Pemprov Ingkar Janji, Warga Kampung Pulo: Dari Pagi Nangis
JAKARTA, SATUHARAPAN.COM – Janji pemerintah untuk warga Kampung Pulo belum sepenuhnya dipenuhi. Kompensasi 1,5 kali pemberian unit rusun dihitung dari konversi luas lahan bangunan yang telah diwacanakan faktanya tak sesuai di lapangan. Terisak, warga bantaran kali Ciliwung bernama Rohani Asmara (51) mengungkapkan kekecewaannya terhadap ulah para pejabat kerah putih kepada satuharapan.com, Kamis (20/8).
“Saya sedih, dari pagi nangis. Pemerintah nggak nepatin janjinya. Lahan saya luasnya 186 meter persegi, tapi saya hanya dapat satu rumah susun. Padahal, rumah saya itu ditinggali dua kepala keluarga, jumlahnya tujuh orang yang tinggal di situ. Mana mungkin satu rusun muat untuk tujuh orang?” ujar Rohani sembari mengusap air mata dengan kerudungnya.

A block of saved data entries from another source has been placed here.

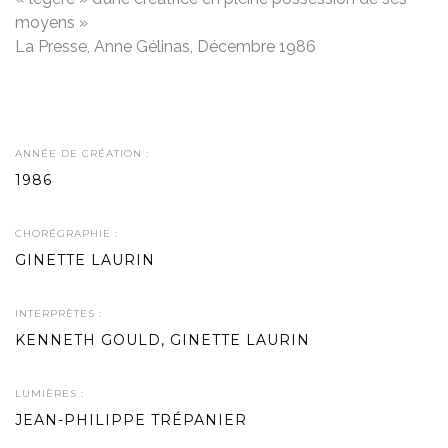
moyens »
La Presse, Anne Gélinas, Décembre 1986
ANNÉE DE CRÉATION :
1986
CHORÉGRAPHIE :
GINETTE LAURIN
INTERPRÈTES :
KENNETH GOULD, GINETTE LAURIN
LUMIÈRES :
JEAN-PHILIPPE TRÉPANIER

Ia masih saja berdiri di depan rumahnya meski petugas telah meruntuhkan sedikit demi sedikit tembok permanen bercat putih tersebut. Berulang kali, ia menyebut nama Gubernur DKI Jakarta Basuki Tjahaja Purnama (Ahok).
“Pak Ahok nggak ngerti masalah yang beginian. Saya sudah lapor lurah, tapi tetap nggak dapat. Alasannya macam-macam karena suratnya harus dua. Mana mungkin surat pembeliannya dua. Ini kan rumah cuma satu. Masa mau dibagi-bagi?” katanya.
Bila pemerintah konsisten dengan janjinya, Rohani seharusnya mendapatkan delapan unit rusun yang telah disediakan. Rusun itu boleh ditinggali sendiri ataupun disewakan. Pengkhususan pemberian kompensasi untuk warga yang terdampak penertiban di wilayah Kampung Pulo ini dilakukan karena mereka sebelumnya telah memiliki surat pembelian lahan.
Mereka juga mengaku telah membayar Pajak Bumi dan Bangunan (PBB) tiap tahun kendati lahan-lahan itu tak bersertifikat. Jumlah PBB yang dibayarkan besarannya berbeda-beda. Untuk luas rumah 186 meter persegi seperti milik Rohani, pajak yang harus dibayar ialah Rp 145.000. Ada pula yang membayar Rp 15.000 hingga Rp 20.000 per blok per tahun. Pembayaran ditandatangani ketua RT/RW dan lurah setempat.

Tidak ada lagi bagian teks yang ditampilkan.